===== Extract provided

Freelancers and SMEs have the oblivious delight of not having to comply with internal company structure and politics. It is a difficult and valuable talent to maneuver around these obstacles. Making the wrong move could alienate your SEO team and the strategy you have set forth.

Choose Battles Carefully

The most important part of managing your relationship with the Head of Marketing and other departments is to choose your battles carefully. Something you may see as a simple Web site change may be viewed by others as damaging the brand or negatively affecting other revenue streams. Before strongly defending the move, listen to the concerns of your colleagues and brainstorm alternative options that would satisfy both parties. You’d be surprised how many times a solution can be found that would not have been thought of before the obstacle was put in place.

Before the battles have even started, justifying the time and resources necessary for SEO can be a fight on its own. With the industry still relatively young and metrics hard to quantify, it’s important to show your company just how powerful search traffic is. The data is already out there and freely available, you just need to use it in the right way.

Mine Search Traffic Data

The Center For Media Research and comScore both release regular updates on the current status of the Internet consumer base – what those users are doing and which search engines they’re using. This data may not be an exact science, although it shows your potential market reach and where to go in order to obtain business from those users.

==========
===== Dataset section

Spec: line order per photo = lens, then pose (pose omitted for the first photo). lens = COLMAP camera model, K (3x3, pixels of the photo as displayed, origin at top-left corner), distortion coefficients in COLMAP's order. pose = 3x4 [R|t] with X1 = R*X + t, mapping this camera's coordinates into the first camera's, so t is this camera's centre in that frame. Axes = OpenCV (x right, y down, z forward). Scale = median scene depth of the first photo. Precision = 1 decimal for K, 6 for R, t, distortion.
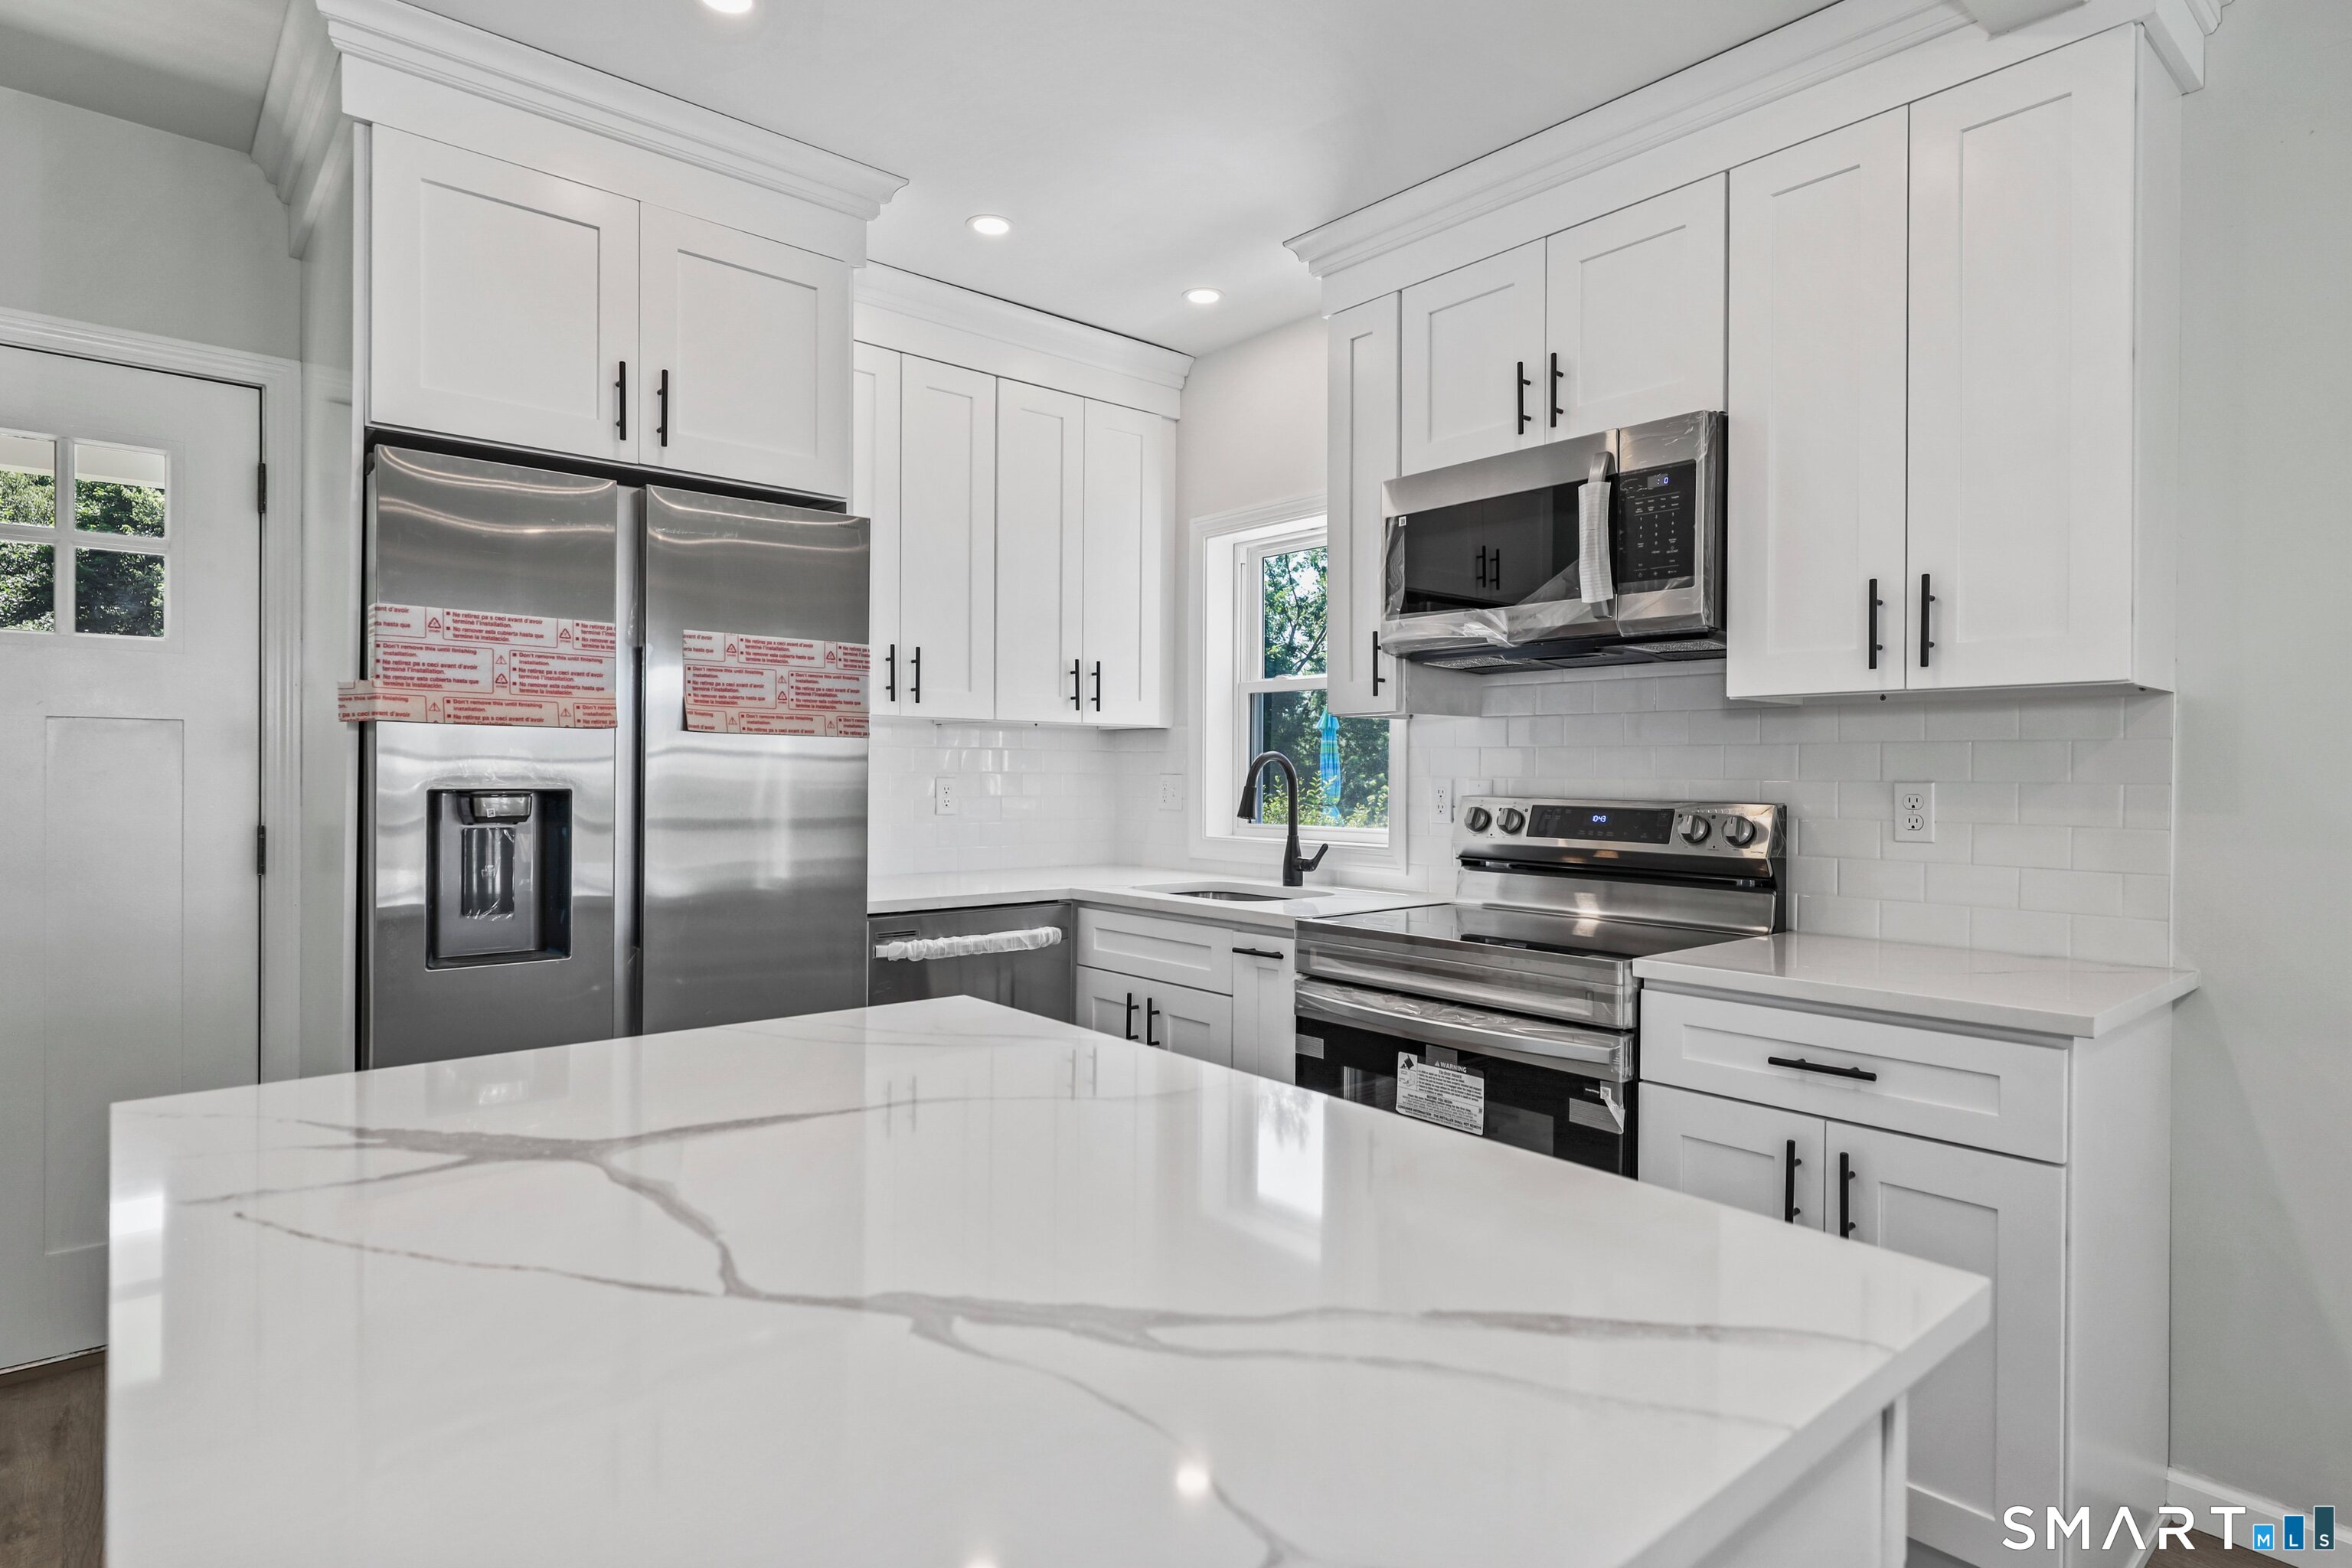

==========

§ Task statement
Reproduce the SEO passage word for word, everything from "Mine Search Traffic" down to "from those users.".

§ Answer section
Mine Search Traffic Data

The Center For Media Research and comScore both release regular updates on the current status of the Internet consumer base – what those users are doing and which search engines they’re using. This data may not be an exact science, although it shows your potential market reach and where to go in order to obtain business from those users.